While I only mentioned the major plot before, the really great aspect of the film is all the different storylines, each of them beautifully interconnected in a way that struck me as very Love Actually-esque, which I’m fine with—stealing good ideas is the basis of innovation. Some of them are connected in ways that you wouldn’t even expect, and which I won’t reveal because I don’t want to spoil anything. This is a tough genre in which to create any new ideas, yet Crazy, Stupid, Love does, and more importantly, when it reuses old ideas, it twists them and makes them utterly unique once more. That is true genius.

I was so taken with it that I looked up Fogelman‘s credits. I wasn’t incredibly surprised when I found out that he wrote Cars, Bolt, and Tangled. Pixar practically has him on speed dial at this point. It’s easy to see why: his simultaneous lighthearted dialogue and deep, emotional clarity mesh

in a way that brings me close to tears in a way only those movies can (I have wept openly and without shame during and after seeing Ratatouille, Up, and, yes, Tangled, only to mention a few). I want every single writer in Hollywood to take notes from Fogelman‘s style, and by that I do NOT mean copy him. I mean realize that even Hollywood can have good ideas, and then come up with their own. This should be the norm. The fact that it isn’t is what saddens me.

There are actually very few special features on the Bluray, but they’re not too shabby. The deleted scenes are interesting, although unnecessary (they were deleted, after all), and there are a few great little interview sessions with Gosling, Carell, and Emma Stone (who plays the delightful Hannah), which if you really like the movie, and you really like interviews, you’ll really like.

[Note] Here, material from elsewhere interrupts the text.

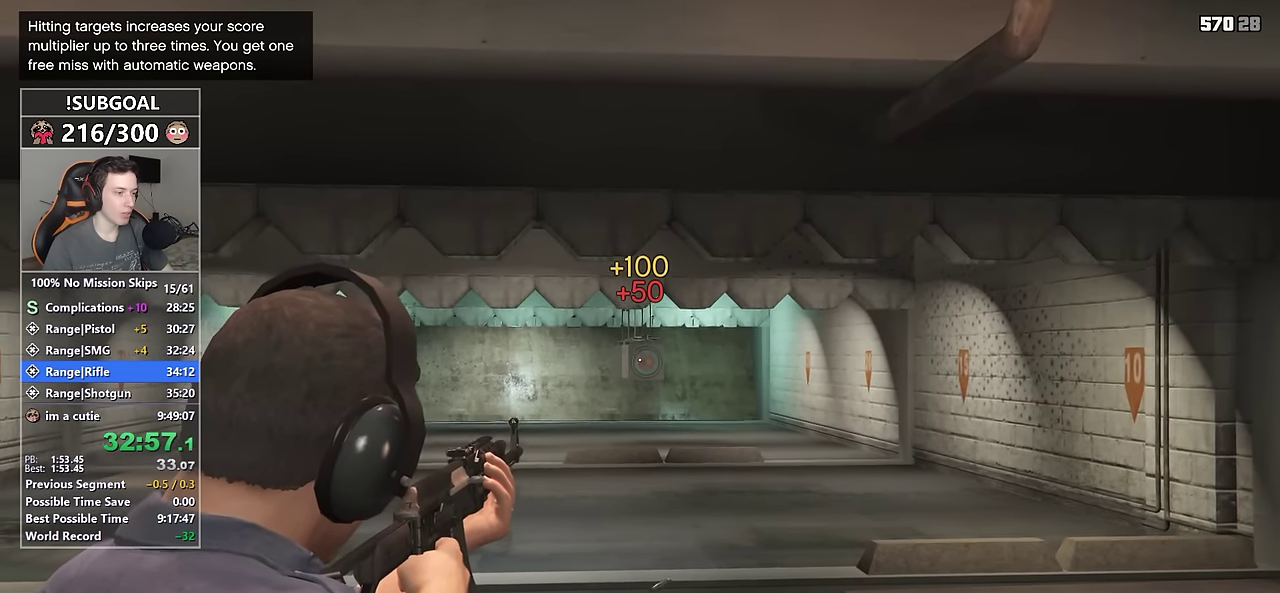
{"keys": [], "mouse": ["right"], "events": [[33, "mouse_left", "down"], [117, "mouse_left", "up"], [267, "mouse_left", "down"], [317, "mouse_left", "up"], [417, "mouse_left", "down"], [500, "mouse_left", "up"]]}
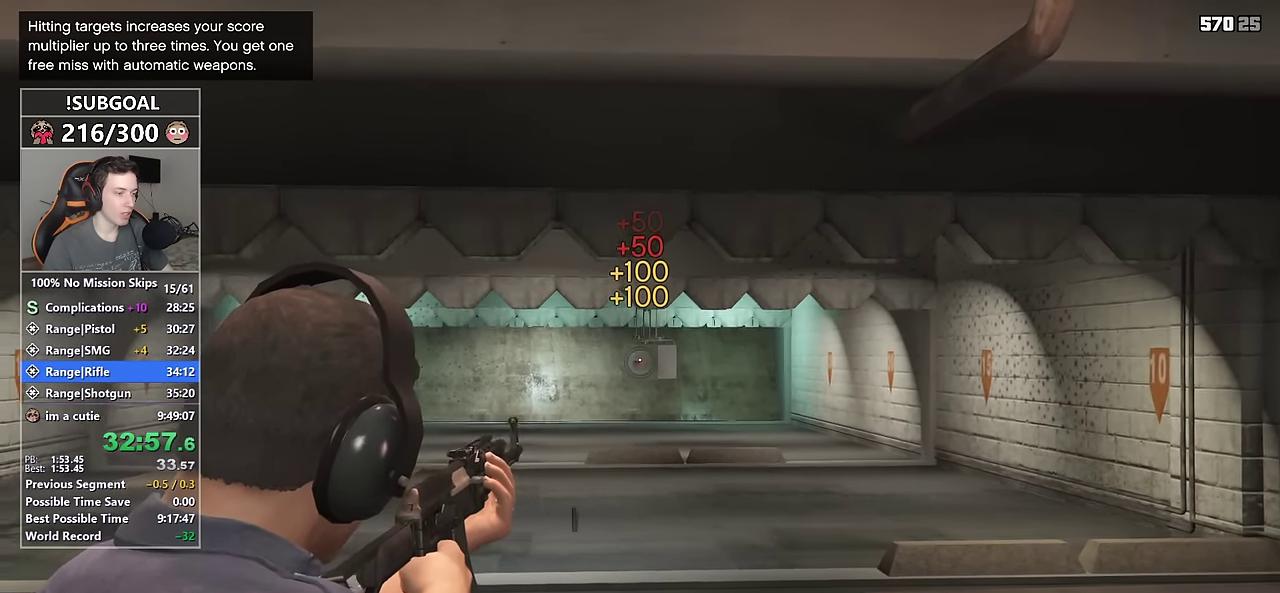
{"keys": [], "mouse": ["right"], "events": [[50, "mouse_left", "down"], [150, "mouse_left", "up"], [233, "mouse_left", "down"], [333, "mouse_left", "up"], [367, "mouse_left", "down"], [467, "mouse_left", "up"]]}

Other than that, there ain’t much, but then again, you don’t really need a whole lot.

There’s a scene about halfway through, right after Carell and Moore have had a rather emotional fight. Moore drives away, leaving Carell standing outside, and it starts to rain violently. Carell looks down, deep in thought, water pouring on his head, and says, “What a cliché.” I almost died laughing. That moment, above all else, is the perfect descriptor of this movie: it may be recycling, but it’s doing so consciously, treading carefully and making all the right moves. It’s just good.